The deaths of two prominent celebrities this week—designer Kate Spade and chef Anthony Bourdain—highlight the complex nature of suicide, a trend that the CDC reports is on the rise. Associations are responding to the issue.
The recent news cycle, which has seen two celebrities in the past week die of reported suicides, is leading associations to speak up and offer resources to the public on a challenging, often difficult-to-process issue.
On Tuesday, fashion designer Kate Spade lost her life in New York, and on Friday morning, Anthony Bourdain’s employer CNN announced that the celebrity chef and award-winning TV host had died while on location in France filming an episode of his popular show Parts Unknown. These two figures had each seen significant success in their lives, bucking a common perception of suicide.
This public perception, and the deeper complexity tied to it, was touched upon directly in a news release from the American Association of Suicidology that honored Bourdain.
“There is no single cause for a death by suicide, but rather a confluence of factors that lead someone to exceed their capacity for emotional pain,” the release stated.
The association’s president, Julie Cerel, added that suicide rates were disproportionate among middle-aged men.
“Suicide affects us all,” Cerel said in the release. “Each person who dies by suicide leaves behind so many loved ones with the question of, ‘Why?’ We need significant funding for research to help answer this question.”

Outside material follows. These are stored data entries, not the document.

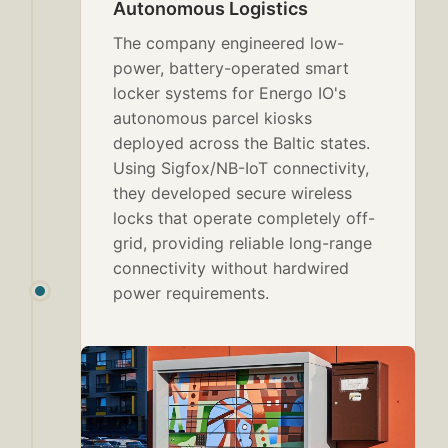
Autonomous Logistics
The company engineered low-
power, battery-operated smart
locker systems for Energo IO's
autonomous parcel kiosks
deployed across the Baltic states.
Using Sigfox/NB-IoT connectivity,
they developed secure wireless
locks that operate completely off-
grid, providing reliable long-range
connectivity without hardwired
power requirements.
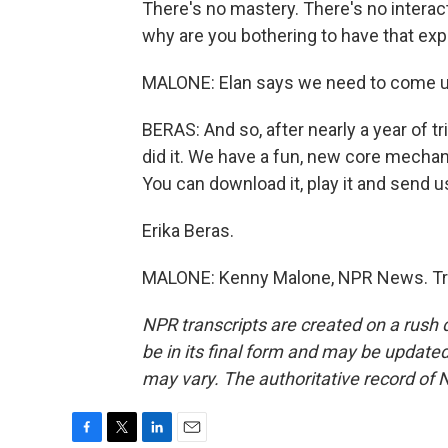
There's no mastery. There's no interac
why are you bothering to have that ex
MALONE: Elan says we need to come up 
BERAS: And so, after nearly a year of t
did it. We have a fun, new core mechan
You can download it, play it and send
Erika Beras.
MALONE: Kenny Malone, NPR News. Tra
NPR transcripts are created on a rush 
be in its final form and may be updated 
may vary. The authoritative record of 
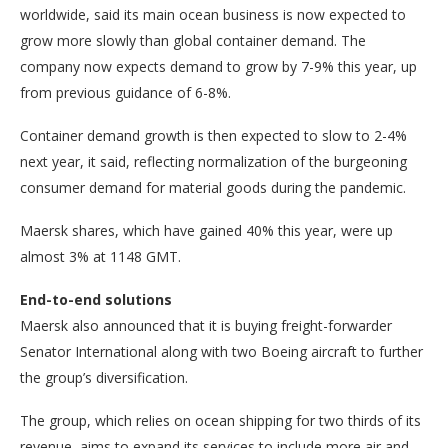
worldwide, said its main ocean business is now expected to
grow more slowly than global container demand. The
company now expects demand to grow by 7-9% this year, up
from previous guidance of 6-8%.
Container demand growth is then expected to slow to 2-4%
next year, it said, reflecting normalization of the burgeoning
consumer demand for material goods during the pandemic.
Maersk shares, which have gained 40% this year, were up
almost 3% at 1148 GMT.
End-to-end solutions
Maersk also announced that it is buying freight-forwarder
Senator International along with two Boeing aircraft to further
the group’s diversification.
The group, which relies on ocean shipping for two thirds of its
revenue, aims to expand its services to include more air and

The high-profile deaths come as a major piece of research discusses the rising rate of suicide over a 17-year period, according to the Centers for Disease Control and Prevention. Just one state, Nevada, saw a decline in suicide rates between 1999 and 2016, though even that state had rates above the national average.
“The data are disturbing,” Anne Schuchat, the CDC’s principal deputy director, said in comments to The Washington Post. “The widespread nature of the increase, in every state but one, really suggests that this is a national problem hitting most communities.”
In comments regarding the CDC data, the American Psychiatric Association said that the report shows the necessity of improving access to mental healthcare.
“We know from other research that most people who die by suicide have mental health conditions, though they may not have been formally diagnosed or treated,” APA President Altha Stewart stated in a news release. “People should know that suicide is preventable. Anyone contemplating suicide should know that help is available, and that there is no shame in seeking care for your mental health.”
APA CEO and Medical Director Saul Levin added that the situation highlighted the need for enforcement of recently passed laws related to mental health.
“Early identification of mental illness is essential, and we are ready to work with Congress and other stakeholders to ensure that Americans can receive treatment when needed,” Levin said in the release.